- Extract provided
★ ★ ★ ★ ★ ★ ★

Marijuana is popular for pain relief because it's safer and less addictive than opiates, and less likely to cause respiratory arrest. Patients suffering from certain gastrointestinal or kidney problems may also be unable to take prescription painkillers.

For those suffering from severe pain, traditional opiate-based painkillers also have the disadvantage of being highly sedating. Medical-grade marijuana provides a pain relief option that allows the consumer to go about their everyday activities without feeling tired or drowsy—although you should never drive while under the influence of cannabis.

Other Uses of Medical Cannabis

In addition to pain relief, medical marijuana patients purchase medical cannabis to relieve a wide range of symptoms. For example, the list of Arizona qualifying conditions includes things like:

  • Parkinson's Disease

  • Chemotherapy-induced nausea

  • Cachexia or wasting syndrome

  • Glaucoma

  • Crohn's Disease

  • PTSD (especially in veterans)

  • Seizures, such as those typical of epilepsy

Though there is much anecdotal evidence to justify the use of cannabis to treat conditions like these, large-scale clinical studies are often lacking due to legal issues surrounding marijuana use.

How To Get Hold of a Medical Marijuana Card

If your state has a medical marijuana program and you have one of your state’s qualifying conditions, the first step is speaking to an MMJ doctor. The doctor will take you through the benefits as well as the possible risks or side effects of taking medical marijuana products. With your doctor's approval, you can then start the process of applying for a medical marijuana card.

The application process varies from state to state, but most involve signing up for the medical marijuana registry; this is often done online, and requires proof of your doctor's approval to use THC and CBD-derived products for medicinal use. If you are applying with a caregiver, their information will also be required.

What Products Can I Buy With a Medical Marijuana Card?

After applying for an Arizona medical marijuana card online and being approved, AZ residents can purchase up to 2.5 ounces of cannabis in any form in a given two-week period. There is no limit to the THC percentage that medical users can consume in AZ.

In other states, there might be an upper limit on THC levels—even for medical marijuana products, and your purchase and possession limits may be lower or higher than they are in AZ. Each state with an MMJ program also has its own rules regarding the tax savings and legal protections that apply if you have a medical marijuana card.

★ ★ ★ ★ ★ ★ ★

(Dataset items)
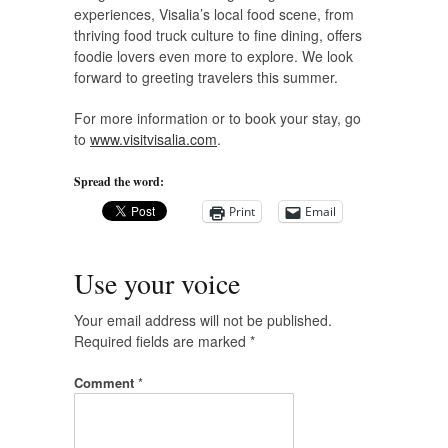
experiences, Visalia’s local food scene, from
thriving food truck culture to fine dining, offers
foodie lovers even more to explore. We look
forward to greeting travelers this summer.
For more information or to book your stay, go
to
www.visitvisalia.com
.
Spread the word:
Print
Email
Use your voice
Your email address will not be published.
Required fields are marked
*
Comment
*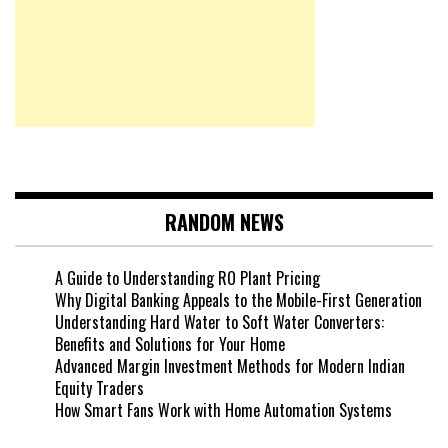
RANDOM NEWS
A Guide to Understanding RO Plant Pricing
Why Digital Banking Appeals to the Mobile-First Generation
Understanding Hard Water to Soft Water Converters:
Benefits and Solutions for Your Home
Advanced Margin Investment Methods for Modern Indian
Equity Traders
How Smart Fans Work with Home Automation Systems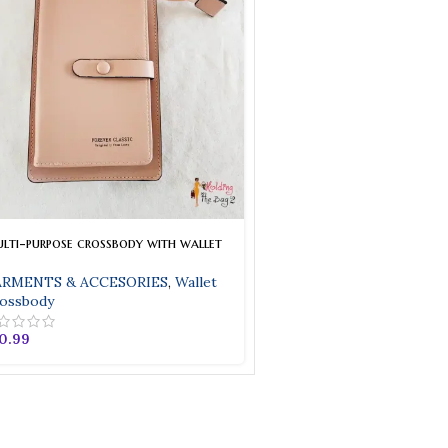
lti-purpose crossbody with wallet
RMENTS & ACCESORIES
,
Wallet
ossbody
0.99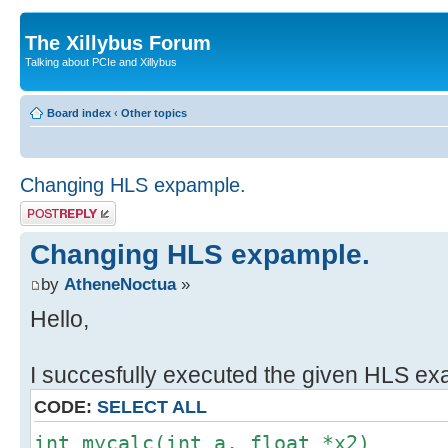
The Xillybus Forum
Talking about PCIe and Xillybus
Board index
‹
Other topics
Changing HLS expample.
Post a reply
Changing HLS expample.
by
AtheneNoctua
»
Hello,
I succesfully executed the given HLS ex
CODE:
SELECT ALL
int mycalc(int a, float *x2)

★ ★ ★ ★ ★ ★ ★

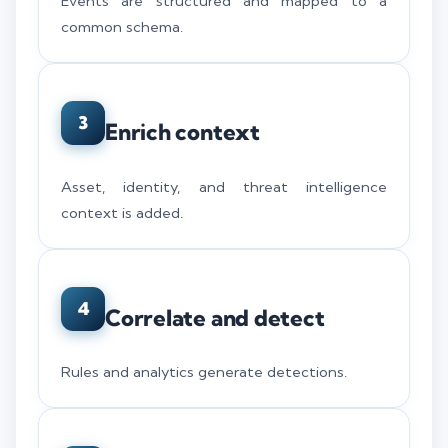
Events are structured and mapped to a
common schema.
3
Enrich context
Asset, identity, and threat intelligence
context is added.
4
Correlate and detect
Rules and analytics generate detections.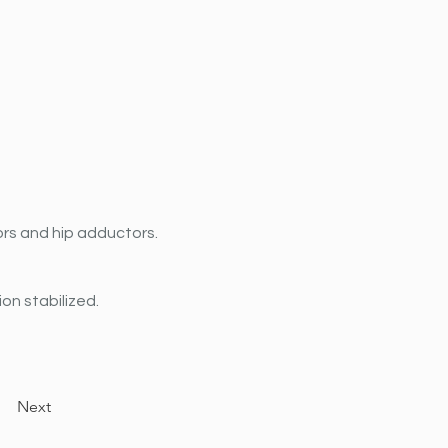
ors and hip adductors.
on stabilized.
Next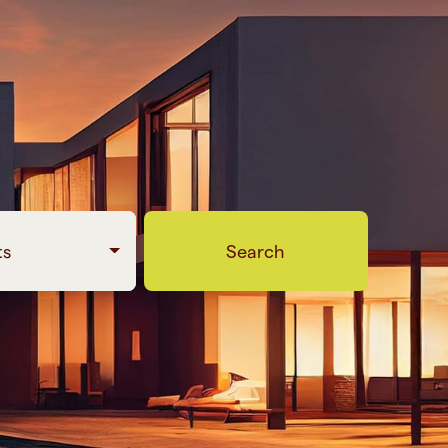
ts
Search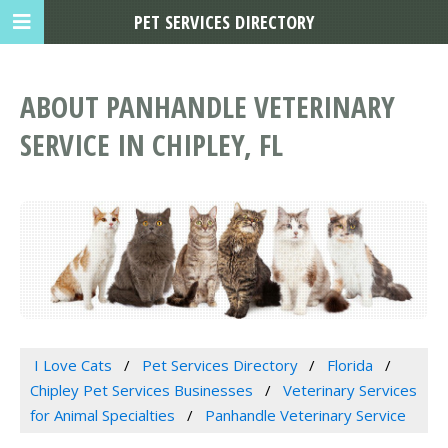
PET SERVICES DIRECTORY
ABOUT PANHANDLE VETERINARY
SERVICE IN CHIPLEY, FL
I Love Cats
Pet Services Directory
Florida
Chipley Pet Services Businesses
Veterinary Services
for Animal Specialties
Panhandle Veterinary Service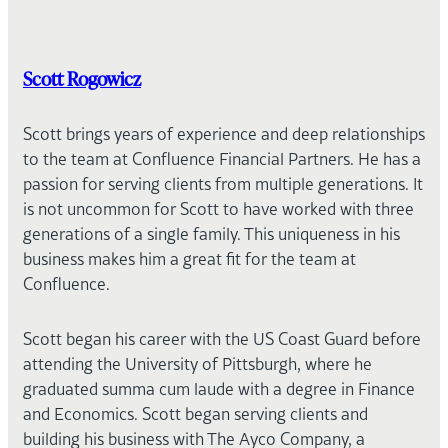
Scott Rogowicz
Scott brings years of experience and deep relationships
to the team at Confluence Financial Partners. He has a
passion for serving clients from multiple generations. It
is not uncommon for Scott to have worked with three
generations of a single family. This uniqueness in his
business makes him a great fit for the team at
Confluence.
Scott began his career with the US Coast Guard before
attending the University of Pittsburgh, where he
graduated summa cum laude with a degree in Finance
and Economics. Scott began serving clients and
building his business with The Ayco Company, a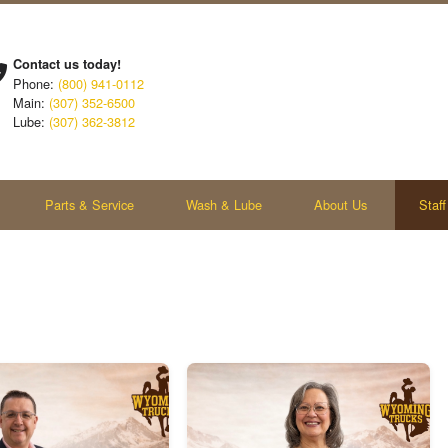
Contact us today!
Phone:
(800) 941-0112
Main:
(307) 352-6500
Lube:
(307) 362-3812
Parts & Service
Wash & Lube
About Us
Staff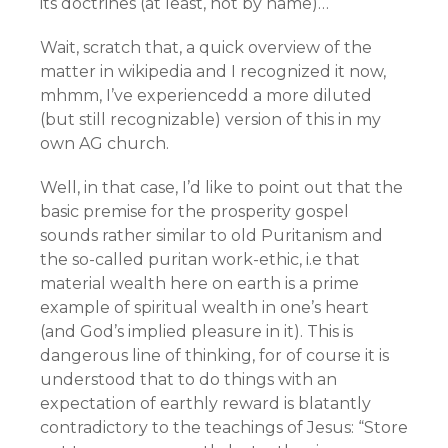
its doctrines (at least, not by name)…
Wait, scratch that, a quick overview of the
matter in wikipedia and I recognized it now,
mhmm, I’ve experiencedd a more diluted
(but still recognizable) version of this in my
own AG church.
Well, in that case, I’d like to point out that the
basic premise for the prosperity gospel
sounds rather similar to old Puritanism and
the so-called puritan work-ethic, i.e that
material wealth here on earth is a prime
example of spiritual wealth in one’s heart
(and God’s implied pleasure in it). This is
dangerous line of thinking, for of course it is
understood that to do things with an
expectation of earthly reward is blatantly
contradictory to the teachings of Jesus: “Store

★ ★ ★ ★ ★ ★ ★

- Directions
a) Rewrite the part of the medical marijuana passage that begins at the words "After applying for" and stops after "consume in AZ.", putting "two and a half ounces" in place of "2.5 ounces".
b) Answer these questions from the medical marijuana passage:
(i) Which group does the Arizona list single out in parentheses next to PTSD?
(ii) What is the first step for someone whose state has a medical marijuana program and who has a qualifying condition?
(iii) Why are large-scale clinical studies often lacking?
c) Pick up the medical marijuana passage after its last sentence and continue it.

- Responses by item number
a)
After applying for an Arizona medical marijuana card online and being approved, AZ residents can purchase up to two and a half ounces of cannabis in any form in a given two-week period. There is no limit to the THC percentage that medical users can consume in AZ.

b)
(i) Veterans.
(ii) Speaking to an MMJ doctor.
(iii) Because of legal issues surrounding marijuana use.

c)
Where To Get Medical Marijuana

Once you have a medical marijuana card (assuming your state has an MMJ program), you can buy marijuana from medical dispensaries that sell legal cannabis products. Some states allow cardholders to buy products with higher levels of THC or buy a larger quantity of cannabis-based products than recreational customers. Some states also allow patients to grow their own marijuana plants at home, as long as it is for personal use.‌

Some states such as California also allow medical patients to buy products sold at recreational stores; other states like New York don't allow the sale of smokable products. Check the laws in your state to see what you can and can’t do as a medical marijuana patient and in what ways medical cannabis products in your state might differ from recreational products (if applicable).

The Legal Cannabis Market Can Provide Relief for Many Medical Conditions

While it might not be more potent than recreational weed, medical marijuana provides potential health benefits for patients suffering from a wide range of conditions that affect their everyday lives. Medical marijuana is a safer alternative to opioid-based pain relief and can be taken in many different forms.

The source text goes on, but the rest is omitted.